[OBJECTIVES]
a: Could you transcribe the entire movie recommendation system text exactly as it appears?
b: Can you restate word for word the part of the entries that opens with the very first entry and closes with the line containing "red circle: moved 1 px left, 1 px down", with both ends included, and nothing else?

/Movie-Recommendation-System

Movie Recommendation System based on K-nearest neighbours accelerated using GPU

Primary LanguageC++

Movie-Recommendation-System

Movie Recommendation System based on K-nearest neighbours accelerated using GPU
Dataset : https://grouplens.org/datasets/movielens/100k/
This data set consists of:
* 100,000 ratings (1-5) from 943 users on 1682 movies.
* Each user has rated at least 20 movies.

KNN Algorithm

Step-1: Select the number K of the neighbors
Step-2: Calculate the Euclidean distance of K number of neighbors
Step-3: Take the K nearest neighbors as per the calculated Euclidean distance.
Step-4: Among these k neighbors, count the number of the data points in each category.
Step-5: Assign the new data points to that category for which the number of the neighbor is maximum.

[MATERIAL FOR THIS TASK]
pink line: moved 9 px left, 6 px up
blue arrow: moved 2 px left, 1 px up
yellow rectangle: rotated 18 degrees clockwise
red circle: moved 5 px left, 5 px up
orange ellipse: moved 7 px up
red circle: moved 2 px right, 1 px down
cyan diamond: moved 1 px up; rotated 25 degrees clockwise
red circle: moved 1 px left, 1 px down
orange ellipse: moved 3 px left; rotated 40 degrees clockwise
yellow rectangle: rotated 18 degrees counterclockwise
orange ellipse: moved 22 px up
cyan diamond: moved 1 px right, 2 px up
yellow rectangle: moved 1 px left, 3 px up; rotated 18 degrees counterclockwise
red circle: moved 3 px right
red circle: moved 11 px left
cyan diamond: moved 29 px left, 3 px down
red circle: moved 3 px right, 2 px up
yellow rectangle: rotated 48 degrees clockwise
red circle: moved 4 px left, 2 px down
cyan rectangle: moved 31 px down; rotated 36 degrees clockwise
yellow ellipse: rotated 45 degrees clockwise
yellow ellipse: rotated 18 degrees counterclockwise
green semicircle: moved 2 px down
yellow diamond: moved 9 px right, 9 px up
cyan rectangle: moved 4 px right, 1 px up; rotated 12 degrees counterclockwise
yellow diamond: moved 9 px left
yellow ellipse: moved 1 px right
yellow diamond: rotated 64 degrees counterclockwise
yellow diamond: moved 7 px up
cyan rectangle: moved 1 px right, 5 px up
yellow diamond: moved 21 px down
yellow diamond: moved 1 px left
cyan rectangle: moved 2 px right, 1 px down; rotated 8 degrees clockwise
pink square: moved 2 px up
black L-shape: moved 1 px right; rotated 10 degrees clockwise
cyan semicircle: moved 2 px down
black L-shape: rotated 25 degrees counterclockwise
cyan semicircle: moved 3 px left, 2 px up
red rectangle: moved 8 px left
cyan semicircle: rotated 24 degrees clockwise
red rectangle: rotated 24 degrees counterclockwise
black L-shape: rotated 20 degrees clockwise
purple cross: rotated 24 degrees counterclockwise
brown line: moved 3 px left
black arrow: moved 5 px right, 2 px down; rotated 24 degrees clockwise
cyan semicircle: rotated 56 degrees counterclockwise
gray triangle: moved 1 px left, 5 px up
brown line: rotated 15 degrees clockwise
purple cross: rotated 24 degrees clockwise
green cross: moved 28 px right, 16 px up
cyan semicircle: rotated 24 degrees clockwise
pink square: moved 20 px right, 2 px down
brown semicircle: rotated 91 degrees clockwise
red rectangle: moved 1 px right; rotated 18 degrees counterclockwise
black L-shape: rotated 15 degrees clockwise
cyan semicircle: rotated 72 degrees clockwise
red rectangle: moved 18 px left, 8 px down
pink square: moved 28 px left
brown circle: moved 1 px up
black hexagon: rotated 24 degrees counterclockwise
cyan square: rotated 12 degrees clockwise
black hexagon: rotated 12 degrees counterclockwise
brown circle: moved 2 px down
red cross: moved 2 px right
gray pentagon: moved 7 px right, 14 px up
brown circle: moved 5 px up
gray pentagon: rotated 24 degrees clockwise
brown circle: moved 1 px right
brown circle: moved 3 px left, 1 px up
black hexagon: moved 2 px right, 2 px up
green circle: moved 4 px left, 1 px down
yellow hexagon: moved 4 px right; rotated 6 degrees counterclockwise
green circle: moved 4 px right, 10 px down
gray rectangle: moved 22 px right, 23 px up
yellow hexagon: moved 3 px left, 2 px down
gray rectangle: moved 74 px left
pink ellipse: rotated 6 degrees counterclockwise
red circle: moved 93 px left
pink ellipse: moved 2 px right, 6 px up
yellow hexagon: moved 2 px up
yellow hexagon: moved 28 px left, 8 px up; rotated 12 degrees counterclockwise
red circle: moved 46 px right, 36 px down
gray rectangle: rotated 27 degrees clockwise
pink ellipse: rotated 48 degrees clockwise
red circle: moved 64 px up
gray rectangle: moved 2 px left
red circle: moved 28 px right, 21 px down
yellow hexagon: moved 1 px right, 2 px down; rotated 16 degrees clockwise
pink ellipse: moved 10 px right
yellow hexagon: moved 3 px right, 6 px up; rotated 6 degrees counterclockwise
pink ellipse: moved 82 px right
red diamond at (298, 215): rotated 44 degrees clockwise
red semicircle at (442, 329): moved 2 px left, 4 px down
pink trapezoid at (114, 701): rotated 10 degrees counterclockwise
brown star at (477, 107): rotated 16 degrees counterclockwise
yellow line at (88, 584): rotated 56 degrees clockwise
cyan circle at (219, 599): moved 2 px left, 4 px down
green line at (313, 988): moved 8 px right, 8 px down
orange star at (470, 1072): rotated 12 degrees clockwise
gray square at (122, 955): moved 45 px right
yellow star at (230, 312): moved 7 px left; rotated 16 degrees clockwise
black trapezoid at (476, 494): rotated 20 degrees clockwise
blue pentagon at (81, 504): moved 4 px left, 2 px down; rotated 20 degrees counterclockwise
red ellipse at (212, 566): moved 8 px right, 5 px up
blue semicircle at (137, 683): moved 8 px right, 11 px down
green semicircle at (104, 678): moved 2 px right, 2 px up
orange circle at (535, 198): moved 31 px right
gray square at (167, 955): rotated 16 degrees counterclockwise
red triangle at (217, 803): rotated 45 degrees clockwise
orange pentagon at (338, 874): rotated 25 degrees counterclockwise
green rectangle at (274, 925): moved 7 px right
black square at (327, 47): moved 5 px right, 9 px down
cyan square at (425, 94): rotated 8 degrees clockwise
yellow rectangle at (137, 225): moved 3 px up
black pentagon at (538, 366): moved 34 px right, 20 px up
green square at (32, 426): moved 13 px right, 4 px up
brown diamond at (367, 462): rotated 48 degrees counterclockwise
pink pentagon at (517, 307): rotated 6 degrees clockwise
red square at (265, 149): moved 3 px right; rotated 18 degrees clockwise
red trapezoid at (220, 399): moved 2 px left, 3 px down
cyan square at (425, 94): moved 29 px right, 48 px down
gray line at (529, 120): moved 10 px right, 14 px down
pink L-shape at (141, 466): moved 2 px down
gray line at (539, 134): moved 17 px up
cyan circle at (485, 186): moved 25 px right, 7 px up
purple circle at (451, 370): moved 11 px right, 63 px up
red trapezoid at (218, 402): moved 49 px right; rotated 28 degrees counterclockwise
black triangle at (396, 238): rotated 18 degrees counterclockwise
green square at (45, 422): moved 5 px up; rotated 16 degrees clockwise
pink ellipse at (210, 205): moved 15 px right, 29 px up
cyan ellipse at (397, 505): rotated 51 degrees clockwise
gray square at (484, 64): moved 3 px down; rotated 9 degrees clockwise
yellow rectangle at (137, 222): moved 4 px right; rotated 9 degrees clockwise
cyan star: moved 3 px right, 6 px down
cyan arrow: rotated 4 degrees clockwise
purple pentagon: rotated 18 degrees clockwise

[EXERCISE ANSWERS]
a:
/Movie-Recommendation-System

Movie Recommendation System based on K-nearest neighbours accelerated using GPU

Primary LanguageC++

Movie-Recommendation-System

Movie Recommendation System based on K-nearest neighbours accelerated using GPU
Dataset : https://grouplens.org/datasets/movielens/100k/
This data set consists of:
* 100,000 ratings (1-5) from 943 users on 1682 movies.
* Each user has rated at least 20 movies.

KNN Algorithm

Step-1: Select the number K of the neighbors
Step-2: Calculate the Euclidean distance of K number of neighbors
Step-3: Take the K nearest neighbors as per the calculated Euclidean distance.
Step-4: Among these k neighbors, count the number of the data points in each category.
Step-5: Assign the new data points to that category for which the number of the neighbor is maximum.

b:
pink line: moved 9 px left, 6 px up
blue arrow: moved 2 px left, 1 px up
yellow rectangle: rotated 18 degrees clockwise
red circle: moved 5 px left, 5 px up
orange ellipse: moved 7 px up
red circle: moved 2 px right, 1 px down
cyan diamond: moved 1 px up; rotated 25 degrees clockwise
red circle: moved 1 px left, 1 px down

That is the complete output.